先月(10月)のお天気の悪さは、天文ファンに限らず、多くの方々が気になったことではないでしょうか。
農作物被害をはじめ、多くの影響を与えたお天気の悪さですが、星見にとっても星が見られない日が続き、梅雨時期のような最悪の星空環境となりました。
だからこそ、11月は晴天の日々を期待したいものですね。
11月は宵の闇が早くやってきて、午後5時ころでも既に暗くなり、星が見え始めます。したがって、夜空に星がきらめいて見える時間が長く、星空を眺めるのに最適な季節といえます。
おうし座流星群やしし座流星群も楽しめる11月の星空を満喫できる高気圧が日本列島に張りだして多くの人々が星空散歩を楽しめることを期待したいと思います。
日本ではおうし座のプレアデス星団を「すばる」と呼んで古くから親しまれてきました。平安時代に清少納言が著した「枕草子」にも登場し、「星はすばる」とうたわれています。

= 人体キーポイントデータ =
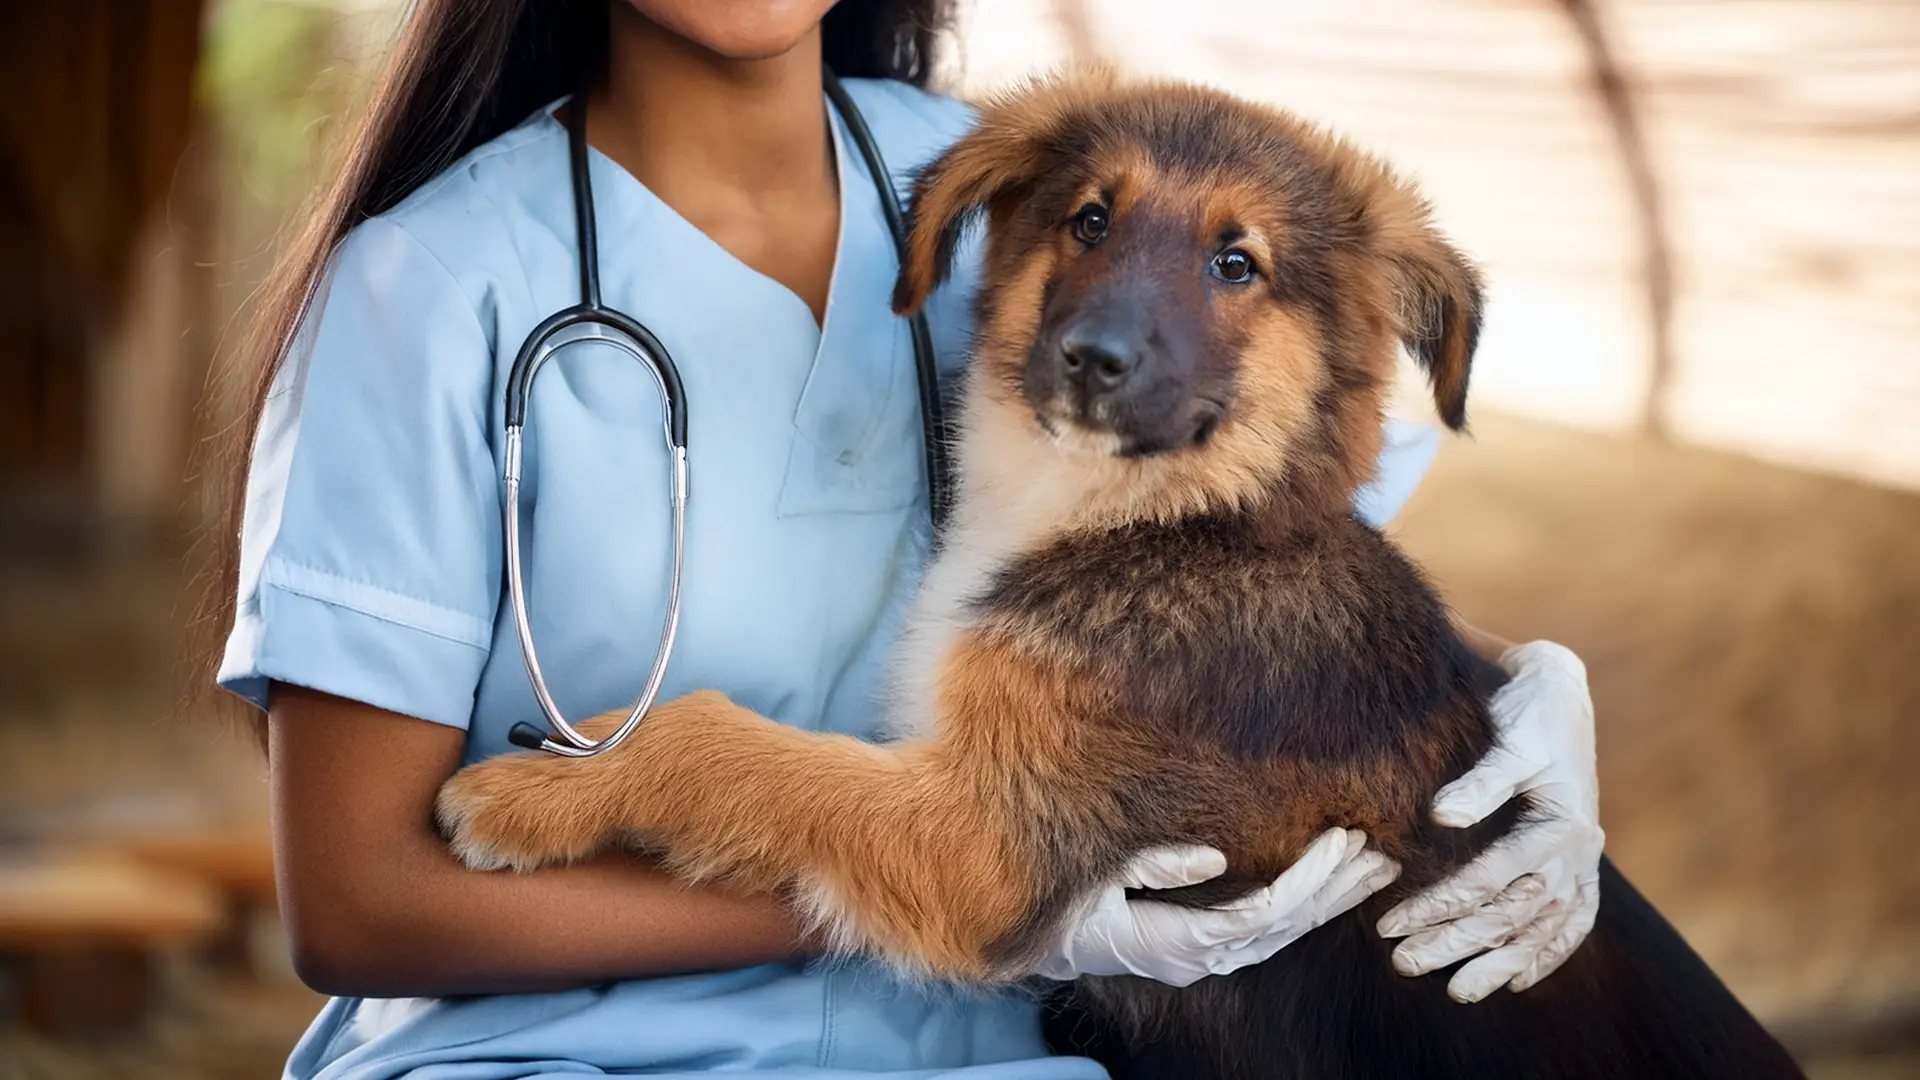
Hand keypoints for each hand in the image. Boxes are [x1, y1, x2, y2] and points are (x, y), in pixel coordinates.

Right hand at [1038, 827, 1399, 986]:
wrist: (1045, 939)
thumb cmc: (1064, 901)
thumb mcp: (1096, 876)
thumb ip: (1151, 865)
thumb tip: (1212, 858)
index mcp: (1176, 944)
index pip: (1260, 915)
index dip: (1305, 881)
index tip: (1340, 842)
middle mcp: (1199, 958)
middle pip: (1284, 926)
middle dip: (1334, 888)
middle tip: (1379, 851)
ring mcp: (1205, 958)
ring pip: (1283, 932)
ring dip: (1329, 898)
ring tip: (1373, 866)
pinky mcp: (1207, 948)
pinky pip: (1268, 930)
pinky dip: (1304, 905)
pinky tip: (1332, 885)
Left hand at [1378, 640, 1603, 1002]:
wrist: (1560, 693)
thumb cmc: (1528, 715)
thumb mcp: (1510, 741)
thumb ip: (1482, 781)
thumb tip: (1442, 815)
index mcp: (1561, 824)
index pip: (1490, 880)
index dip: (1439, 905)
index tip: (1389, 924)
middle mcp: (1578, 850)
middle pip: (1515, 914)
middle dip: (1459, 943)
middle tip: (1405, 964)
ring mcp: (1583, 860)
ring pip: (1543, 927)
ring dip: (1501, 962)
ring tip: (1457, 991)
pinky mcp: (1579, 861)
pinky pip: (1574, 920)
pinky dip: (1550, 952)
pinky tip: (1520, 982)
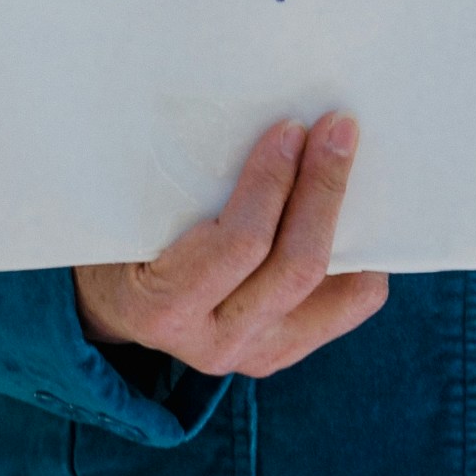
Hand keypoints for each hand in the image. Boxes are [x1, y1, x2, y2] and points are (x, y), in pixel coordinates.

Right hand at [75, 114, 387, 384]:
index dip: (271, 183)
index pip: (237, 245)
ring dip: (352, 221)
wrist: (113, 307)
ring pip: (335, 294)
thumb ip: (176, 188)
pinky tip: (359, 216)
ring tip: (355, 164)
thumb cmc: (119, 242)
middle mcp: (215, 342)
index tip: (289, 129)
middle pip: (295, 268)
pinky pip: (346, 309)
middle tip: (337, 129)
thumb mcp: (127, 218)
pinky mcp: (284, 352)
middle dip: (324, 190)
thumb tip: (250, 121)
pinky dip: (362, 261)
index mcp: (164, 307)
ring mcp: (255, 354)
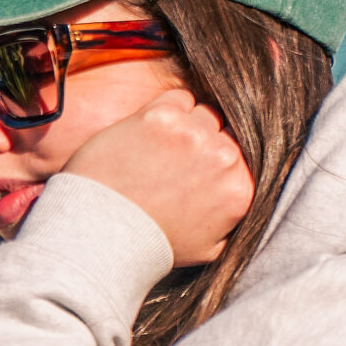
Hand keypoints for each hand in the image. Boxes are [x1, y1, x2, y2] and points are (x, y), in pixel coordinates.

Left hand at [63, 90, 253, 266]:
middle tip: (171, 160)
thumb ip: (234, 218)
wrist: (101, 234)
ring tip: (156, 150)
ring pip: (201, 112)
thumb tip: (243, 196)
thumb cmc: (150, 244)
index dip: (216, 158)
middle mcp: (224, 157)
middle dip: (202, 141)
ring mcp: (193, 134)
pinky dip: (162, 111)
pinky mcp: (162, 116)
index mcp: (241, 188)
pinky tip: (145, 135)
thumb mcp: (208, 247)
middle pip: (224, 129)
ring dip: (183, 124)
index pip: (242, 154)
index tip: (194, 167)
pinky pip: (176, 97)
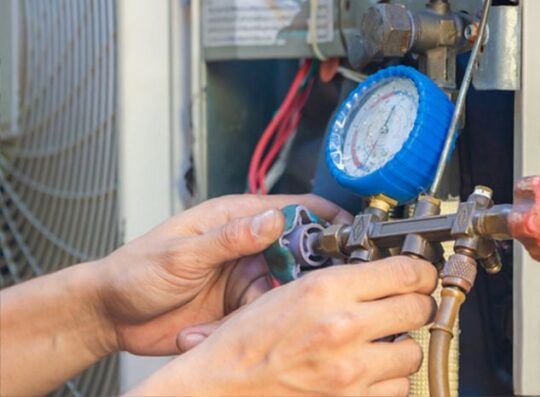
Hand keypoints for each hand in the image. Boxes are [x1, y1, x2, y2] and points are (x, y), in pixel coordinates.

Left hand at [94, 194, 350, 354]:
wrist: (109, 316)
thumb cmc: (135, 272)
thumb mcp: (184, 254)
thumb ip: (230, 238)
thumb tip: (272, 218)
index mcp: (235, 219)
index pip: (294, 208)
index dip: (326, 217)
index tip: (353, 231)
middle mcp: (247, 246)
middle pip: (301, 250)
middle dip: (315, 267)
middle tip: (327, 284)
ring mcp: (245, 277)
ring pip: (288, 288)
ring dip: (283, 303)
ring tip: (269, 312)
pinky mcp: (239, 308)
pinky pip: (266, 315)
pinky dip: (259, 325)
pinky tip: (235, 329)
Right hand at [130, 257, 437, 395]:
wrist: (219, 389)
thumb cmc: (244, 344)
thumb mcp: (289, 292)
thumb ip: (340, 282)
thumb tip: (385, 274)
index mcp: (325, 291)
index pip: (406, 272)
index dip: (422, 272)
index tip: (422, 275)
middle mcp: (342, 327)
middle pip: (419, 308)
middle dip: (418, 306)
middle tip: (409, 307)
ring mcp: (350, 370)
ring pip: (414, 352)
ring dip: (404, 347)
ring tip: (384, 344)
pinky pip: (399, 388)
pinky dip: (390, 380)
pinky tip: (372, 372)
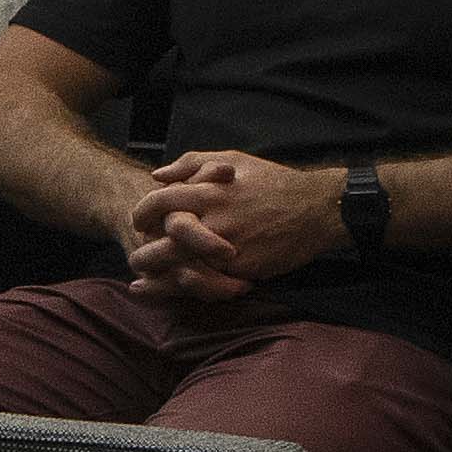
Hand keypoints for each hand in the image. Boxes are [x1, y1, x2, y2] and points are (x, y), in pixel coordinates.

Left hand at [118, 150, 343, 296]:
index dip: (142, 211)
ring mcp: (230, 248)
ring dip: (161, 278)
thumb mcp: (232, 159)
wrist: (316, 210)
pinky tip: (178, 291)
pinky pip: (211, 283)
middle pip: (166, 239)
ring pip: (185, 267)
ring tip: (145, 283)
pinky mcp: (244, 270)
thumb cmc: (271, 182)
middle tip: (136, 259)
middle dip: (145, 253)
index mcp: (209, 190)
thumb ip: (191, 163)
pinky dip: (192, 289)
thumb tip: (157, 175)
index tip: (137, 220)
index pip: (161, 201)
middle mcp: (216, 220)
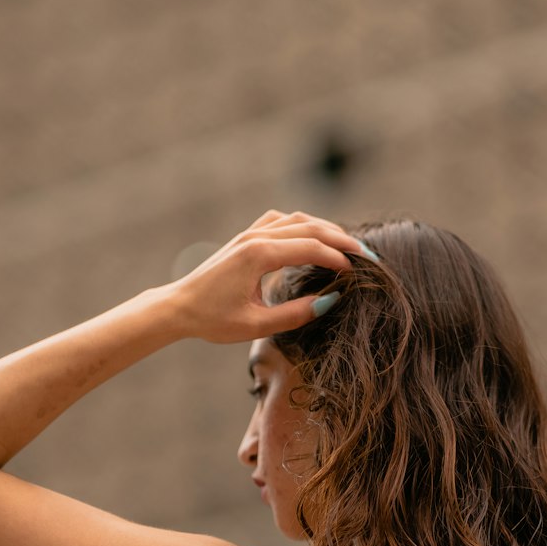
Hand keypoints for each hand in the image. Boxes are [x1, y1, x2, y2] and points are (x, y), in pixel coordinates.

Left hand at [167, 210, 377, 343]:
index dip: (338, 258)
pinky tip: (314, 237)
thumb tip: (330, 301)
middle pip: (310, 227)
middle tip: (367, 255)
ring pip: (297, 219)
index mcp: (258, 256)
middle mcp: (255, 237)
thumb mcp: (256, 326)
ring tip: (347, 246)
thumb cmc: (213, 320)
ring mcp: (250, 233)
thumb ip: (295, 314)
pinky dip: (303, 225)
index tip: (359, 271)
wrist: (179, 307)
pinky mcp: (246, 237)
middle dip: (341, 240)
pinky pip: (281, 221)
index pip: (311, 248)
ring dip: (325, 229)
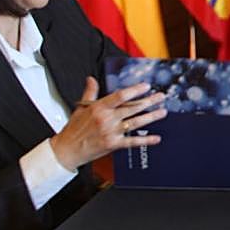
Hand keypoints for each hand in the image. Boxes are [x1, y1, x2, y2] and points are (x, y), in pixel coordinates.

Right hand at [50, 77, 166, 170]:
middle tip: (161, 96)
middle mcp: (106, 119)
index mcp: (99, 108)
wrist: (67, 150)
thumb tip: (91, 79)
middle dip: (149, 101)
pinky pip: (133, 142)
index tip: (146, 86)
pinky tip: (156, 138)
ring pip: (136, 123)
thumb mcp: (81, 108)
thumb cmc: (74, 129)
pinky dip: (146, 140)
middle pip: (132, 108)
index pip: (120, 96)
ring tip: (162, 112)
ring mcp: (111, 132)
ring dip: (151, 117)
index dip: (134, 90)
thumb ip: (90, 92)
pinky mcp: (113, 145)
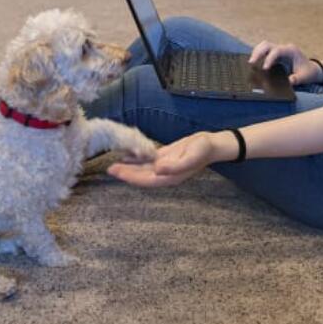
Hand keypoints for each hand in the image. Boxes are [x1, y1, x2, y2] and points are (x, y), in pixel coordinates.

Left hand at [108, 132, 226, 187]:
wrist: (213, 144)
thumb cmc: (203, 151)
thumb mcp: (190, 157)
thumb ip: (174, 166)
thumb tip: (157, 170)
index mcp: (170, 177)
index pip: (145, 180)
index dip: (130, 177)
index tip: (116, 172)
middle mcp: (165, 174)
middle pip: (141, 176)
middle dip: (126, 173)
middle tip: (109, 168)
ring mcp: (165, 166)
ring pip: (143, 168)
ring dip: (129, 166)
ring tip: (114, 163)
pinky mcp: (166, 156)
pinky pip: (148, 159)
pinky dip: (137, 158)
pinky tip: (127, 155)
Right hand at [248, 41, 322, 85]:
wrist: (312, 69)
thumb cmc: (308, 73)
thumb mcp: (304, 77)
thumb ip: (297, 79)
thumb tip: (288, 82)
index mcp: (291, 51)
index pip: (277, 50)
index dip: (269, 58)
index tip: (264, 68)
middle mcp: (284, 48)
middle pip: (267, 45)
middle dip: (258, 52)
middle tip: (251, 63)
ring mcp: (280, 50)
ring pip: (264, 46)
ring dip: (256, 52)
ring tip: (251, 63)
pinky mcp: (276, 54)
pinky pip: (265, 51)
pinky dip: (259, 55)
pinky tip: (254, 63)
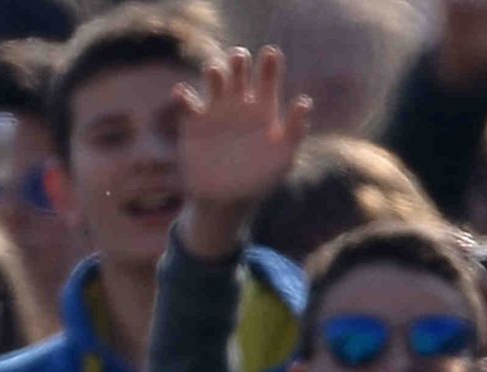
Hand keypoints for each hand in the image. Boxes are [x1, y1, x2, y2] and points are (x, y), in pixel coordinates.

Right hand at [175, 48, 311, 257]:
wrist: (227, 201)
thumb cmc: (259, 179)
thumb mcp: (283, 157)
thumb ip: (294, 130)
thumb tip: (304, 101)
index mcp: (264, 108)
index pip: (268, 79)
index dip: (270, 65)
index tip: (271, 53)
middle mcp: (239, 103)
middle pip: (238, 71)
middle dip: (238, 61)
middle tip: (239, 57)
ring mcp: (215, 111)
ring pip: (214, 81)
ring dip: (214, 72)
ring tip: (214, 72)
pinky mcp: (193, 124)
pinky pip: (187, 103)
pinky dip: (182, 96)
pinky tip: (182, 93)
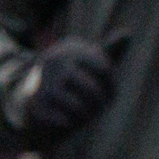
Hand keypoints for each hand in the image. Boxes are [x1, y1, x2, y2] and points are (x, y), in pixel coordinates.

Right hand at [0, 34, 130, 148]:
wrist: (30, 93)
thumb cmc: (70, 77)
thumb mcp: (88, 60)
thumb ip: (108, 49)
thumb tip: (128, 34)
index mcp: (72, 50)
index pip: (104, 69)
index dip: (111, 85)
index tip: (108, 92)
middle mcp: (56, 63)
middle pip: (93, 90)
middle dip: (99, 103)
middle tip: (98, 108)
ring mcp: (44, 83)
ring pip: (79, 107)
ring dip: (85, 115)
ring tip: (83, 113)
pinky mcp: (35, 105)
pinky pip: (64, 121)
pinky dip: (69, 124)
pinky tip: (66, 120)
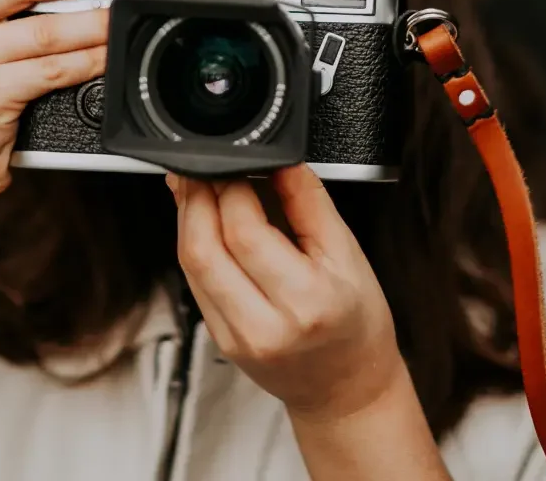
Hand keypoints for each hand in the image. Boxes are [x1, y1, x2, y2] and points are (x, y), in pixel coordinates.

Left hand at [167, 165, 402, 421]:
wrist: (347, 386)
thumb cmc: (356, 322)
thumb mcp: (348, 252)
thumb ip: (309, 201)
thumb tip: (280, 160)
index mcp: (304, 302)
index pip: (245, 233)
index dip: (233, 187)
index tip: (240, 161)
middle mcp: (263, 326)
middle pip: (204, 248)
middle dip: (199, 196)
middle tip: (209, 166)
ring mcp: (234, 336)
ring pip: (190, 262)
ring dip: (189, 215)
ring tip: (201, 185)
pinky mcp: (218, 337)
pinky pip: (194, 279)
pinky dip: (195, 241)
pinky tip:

= やること =
**1)** 11月の星空についての文章を読んで、次の問いに答えてください。
(a) 10月は何の時期のような星空環境になったと書かれていますか。
(b) 11月は午後何時ころでも既に暗くなると書かれていますか。
(c) 日本ではおうし座のプレアデス星団を何と呼んできましたか。
**2)** 11月の星空についての文章の続きを書いてください。

= 答え =
**1)**
(a) 梅雨時期のような、最悪の星空環境です。
(b) 午後5時ころです。
(c) 「すばる」です。

**2)**
日本特有の「すばる」という呼び名は、ずっと語り継がれ、今日まで親しまれてきましたが、それには理由があります。
それは、他の星団よりも抜群に明るく、肉眼でその姿を容易にみつけることができるからなのです。
双眼鏡や天体望遠鏡を使えば数多くの星団や星雲をとらえることができますが、肉眼でこれほどはっきり確認できる星団はすばる以外にはありません。
通常、6個の星の集団として認められますが、視力が良い人はもっと多くの星が見分けられるともいわれています。比較的小型の6センチ口径の屈折望遠鏡を使用して覗いてみると、さらに多くの星々が見られ、30個以上の星を数えることができます。
しかも、赤道儀装置(星の日周運動を追いかける追尾装置)に望遠レンズ付きカメラを搭載して撮影すると、作例のように星の周囲を星雲が取り巻いている様子まで写すことができるのです。
目で見ても星の集団が輝いて美しく見えるのに、写真ではさらに星雲まで写り神秘的な姿が親しまれているのです。ぜひすばるをみつけましょう。
毎年、11月にはおうし座流星群としし座流星群が観測され、今年もまた流星を見ることができます。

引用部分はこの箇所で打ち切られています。